Adventure for Dummies: Why a Kilimanjaro trek is your best introduction to adventure

In the shadow of kilimanjaro by James Mills on 500px.com


At 5,896 metres, Mount Kilimanjaro in Tanzania is Africa’s highest mountain. But don’t let that age fool or deter you as in reality it is a relatively easy trek to embark upon.

Nicknamed “Everyman’s Everest” as it is the most achievable of the Seven Summits, the highest hills on each of the world’s continent, the climb takes five to seven days and isn’t all that technical. For those with a passion and nose for adventure,  the highest free-standing mountain in the world and the tallest mountain in Africa is an essential must do if ever in Tanzania.

A dormant volcano, Kilimanjaro com­prises of three cones – Kibo, Mawenze and Shira. The summit, which is on Kibo, is called Uhuru. With some basic training before the trip, anyone with enough determination should be able to conquer Kilimanjaro. Some days will be quite tough, especially when temperatures rise.

Essentially just a long hike and it may not be such a daunting climb, but that doesn’t mean you should entirely underestimate the mountain. There’s no need for gear like pick-axes, ropes and harnesses but it helps if you try and get into some degree of shape before attempting the climb so that you’re up for the challenge, but you don’t need to be in the prime of your life or an Olympic level athlete.

There are five routes to choose from depending on your fitness levels – of these, the Marangu Route and Machame Route are relatively easy and attract the most amount of tourists.

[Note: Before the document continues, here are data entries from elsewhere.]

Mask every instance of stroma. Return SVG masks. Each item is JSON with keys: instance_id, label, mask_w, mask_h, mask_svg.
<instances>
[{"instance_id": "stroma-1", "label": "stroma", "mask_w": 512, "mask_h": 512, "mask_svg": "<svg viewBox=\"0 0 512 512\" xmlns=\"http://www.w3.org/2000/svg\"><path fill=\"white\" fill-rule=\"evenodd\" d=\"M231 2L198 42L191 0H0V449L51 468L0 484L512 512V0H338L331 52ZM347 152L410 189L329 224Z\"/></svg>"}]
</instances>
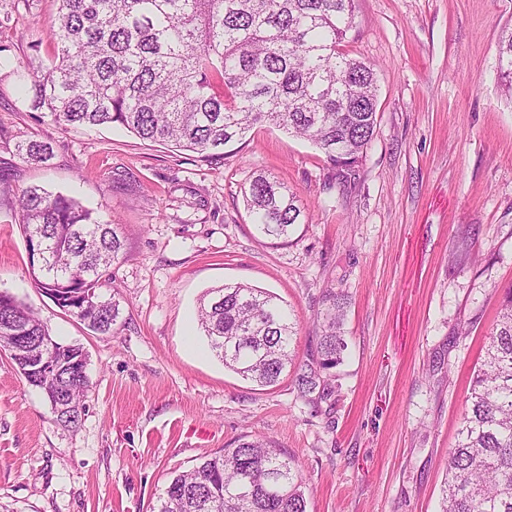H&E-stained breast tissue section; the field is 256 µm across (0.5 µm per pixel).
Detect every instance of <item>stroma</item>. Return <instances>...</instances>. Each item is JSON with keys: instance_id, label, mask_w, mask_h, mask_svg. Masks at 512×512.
Instances as JSON below:
<instances>
[{"instance_id": "stroma-1", "label": "stroma", "mask_w": 512, "mask_h": 512, "mask_svg": "<svg viewBox=\"0 0 512 512\" xmlns=\"http://www.w3.org/2000/svg\"><path fill=\"white\" fill-rule=\"evenodd\" d=\"M56 0H0V290L87 356L77 424L0 353V512H150L174 473L262 436L307 477L309 512H438L470 381L512 288V99L497 69L512 0H355L343 49L373 64L377 122L339 182L312 143L253 128L223 158L121 126L64 128L21 90L19 59L54 53ZM50 142L46 165L17 142ZM264 170L296 195L288 240L258 234L241 190ZM44 186L121 227L91 333L36 287L16 200ZM244 283L299 323L294 363L259 387L225 368L196 322L206 291ZM347 294L348 351L320 369L311 322ZM328 380L303 395L306 367Z\"/></svg>"}]
</instances>
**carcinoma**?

The best time to climb Kilimanjaro, based on various factors including trade winds, is January to March and June to October.

The vegetation keeps changing with each passing day – from farmland to forest, heather and moorland, highland desert and the summit zone. One can not grow accustomed to the sudden changes; one minute you’ll be in a deep forest and the next in a grassy meadow. Wildlife isn’t scarce at the lower levels, and more likely than not, your eyes will get to feast on Africa’s infamous blue monkeys.

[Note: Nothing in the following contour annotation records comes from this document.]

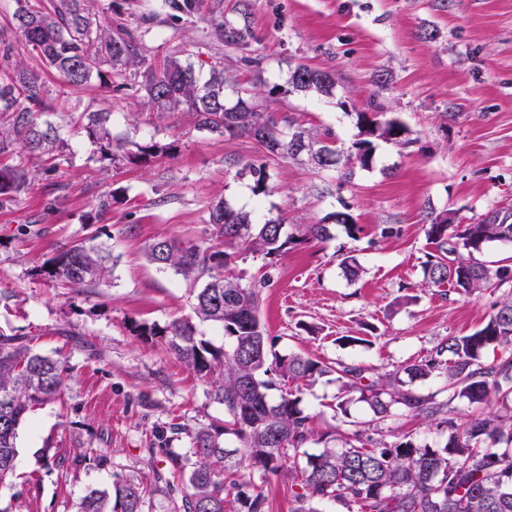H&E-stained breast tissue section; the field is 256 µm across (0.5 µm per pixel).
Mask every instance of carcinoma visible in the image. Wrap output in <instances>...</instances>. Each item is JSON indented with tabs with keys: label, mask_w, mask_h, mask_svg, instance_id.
Wrapping results in <instances>:
<instances>
[{
	"label": "carcinoma",
	"mask_w": 512,
	"mask_h": 512,
	"mask_svg": "<svg viewBox=\"0 0 512 512\" xmlns=\"http://www.w3.org/2000/svg\"><path fill=\"white\" fill-rule=\"evenodd\" d=\"M13 20L31 53L51 71L80 90L96 84L107 90H128L159 112L183 110L197 126L219 136L245 138L257 145L261 162L250 163L236 175L250 174L254 191L269 190L270 167L280 159L299 157L298 143L315 147L308 154L322 170L359 166L370 168L373 139L407 146V128L396 117L372 120L359 112V138L347 147L337 145L328 130L307 128L285 114L259 112L246 98L239 80L224 68L171 57L161 65H145L131 35L112 33V26L95 18L88 0H52L43 9L32 0H15ZM218 37L235 47L252 38L248 26L224 22L218 15ZM133 67L144 68L142 81L123 82ZM293 91L330 96L331 72L299 64L289 71ZM236 101L228 103L226 89ZM48 111L45 86L25 67L17 66L0 77V207L27 192L35 182L22 164L10 159L16 149L46 158L44 174L56 171L66 156L68 139L62 127L41 115ZM111 113L84 112L76 133L97 147L101 162L147 161L167 155L172 145L117 140L109 128ZM300 236L288 232L280 217L254 222L249 212L219 200L209 207L201 241L155 238L144 245L147 260L160 270L172 269L191 283L192 312L200 322H211L231 340V349L215 346L197 335L190 319L144 325L141 333L161 339L169 352L211 387L210 395L224 406V420L187 430L170 426L175 434H189L193 458L165 449L166 486L181 496L173 512H268L266 495L240 482L239 472L249 465L278 474L293 468L303 489L292 512H320L317 505L339 502L347 512H512V352L483 363V351L512 346V295L500 301L486 324L465 336H453L427 359L404 369L412 379L434 373L444 378L448 398L436 401L408 388L398 374L367 375L358 364L336 365L301 353L272 350L260 319L262 293L271 275L248 285L229 273L238 258L237 248L263 257L267 266L301 240L333 238L329 224H298ZM427 239L434 245L424 262L426 281L451 284L459 294L471 295L512 282V266H489L476 255L493 242H512V208L493 209L476 223L460 224L443 211L427 217ZM110 254L77 243L47 259L39 274L73 288H95L111 275ZM66 358L43 354L30 341L0 335V484L16 470L19 429L34 408L56 400L69 377ZM334 373L345 395L359 394L376 425H384L394 408L448 432L442 446L417 443L410 437L388 444L364 437L362 431L341 434L342 446L324 447L315 455L301 449L317 439L314 417L299 407L301 385ZM464 400L478 414L465 419L452 402ZM506 447L501 448L499 444ZM87 458L77 453L68 459L46 448L45 467L69 463L73 469ZM155 488L134 481H115L111 488L93 489L79 502L78 512H144L146 498Z\"/></svg>",
	"instance_id": "carcinoma-1"
}]
</instances>
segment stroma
I'll return each instance as SVG.
<instances>
[{
  "instance_id": "obj_1",
  "label": "stroma",
  "mask_w": 512,
  "mask_h": 512,
  "mask_svg": "<svg viewBox=\"0 0 512 512\" xmlns=\"http://www.w3.org/2000/svg\"><path fill=\"white\" fill-rule=\"evenodd\" d=\"M218 3L225 19L251 29L247 48L216 36ZM14 8V0H0V75L19 62L38 74L52 121L70 126L82 112L105 110L114 136L173 141L178 151L109 164L98 161L88 139L73 136L48 179L40 159L20 158L37 178L29 193L0 207V334L32 336L37 350L67 357L72 371L59 399L36 407L21 427L17 470L10 486L0 487V512H76L88 490L118 479L155 486L144 512H171L160 436L182 424L184 433L169 446L191 455L188 430L223 418L224 408L160 341L136 331L192 313L189 282L157 270L143 245L202 238L212 202L225 200L258 223L282 215L292 224H318L341 211L358 224L355 235L337 225L331 240L304 241L278 257L261 314L282 354L360 364L376 374L400 371L448 337L481 328L512 294L506 284L460 295L429 285L423 269L432 249L426 213L448 210L469 224L512 207V0H198L177 22L164 0H94L93 13L111 20L113 32L131 33L148 63L176 56L220 64L260 111L331 130L344 145L355 140L361 112L398 117L409 130L410 146L376 141L372 168L348 179L302 158L279 160L270 190L260 195L251 177L226 164L256 162L252 141L201 130L188 114L159 113L125 91L73 90L30 54L12 22ZM299 63L331 71L334 96L286 92ZM108 196L109 218L96 223ZM388 225L398 232L382 237ZM79 242L110 252L107 283L79 294L34 276L35 266ZM346 253L363 267L357 280L340 266ZM345 336L359 345L342 344ZM341 394L332 374L303 387L301 406L318 432L335 434ZM46 447L103 448L108 462L90 457L75 470L49 469L39 458ZM242 478L265 493L270 512H292L295 481L251 467Z\"/></svg>"
}]
</instances>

On an average, you’ll be walking five to seven hours each day, except the summit day, where it will end up to be a total of at least ten hours. But at the end of it all, you will be rewarded with a view unlike any other as you stand and stare out at the African continent and all the wild beauty it has to offer as the sun begins to slowly burnish the land. Most feel elated while watching dawn break, and that moment makes the whole journey all that much more worthwhile.

Make sure you don’t carry a very heavy bag as each extra kilogram will have you requiring more and more oxygen which can be a problem.

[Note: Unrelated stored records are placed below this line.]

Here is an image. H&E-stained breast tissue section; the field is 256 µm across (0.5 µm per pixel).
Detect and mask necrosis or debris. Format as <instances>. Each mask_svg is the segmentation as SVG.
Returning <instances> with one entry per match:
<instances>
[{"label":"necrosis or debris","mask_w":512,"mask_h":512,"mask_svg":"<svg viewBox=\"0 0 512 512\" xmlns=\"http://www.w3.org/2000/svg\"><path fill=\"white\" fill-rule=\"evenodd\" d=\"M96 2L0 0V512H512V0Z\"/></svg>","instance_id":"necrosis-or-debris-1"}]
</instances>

At some point during the climb, most trekkers will be hit by the problem of acclimatization. The best way to prevent this is by taking it slow. So make sure you have a longer itinerary instead of just rushing and pushing hard. Remember to drink plenty of water, and if necessary, carry aspirin or diamox, a drug to treat the symptoms of altitude sickness.

“Pole pole”, which is Swahili for “slow and steady” is a word you will hear each day, and you should pay heed to it. You will most definitely need a day of preparation before and a recovery day afterwards. The best place for this are hotels in Moshi or off the main road that runs from Moshi to Arusha.

Kilimanjaro is definitely a great trek for newbies despite the various factors listed above. It’s a beautiful and unforgettable hike, and an adventure of a lifetime.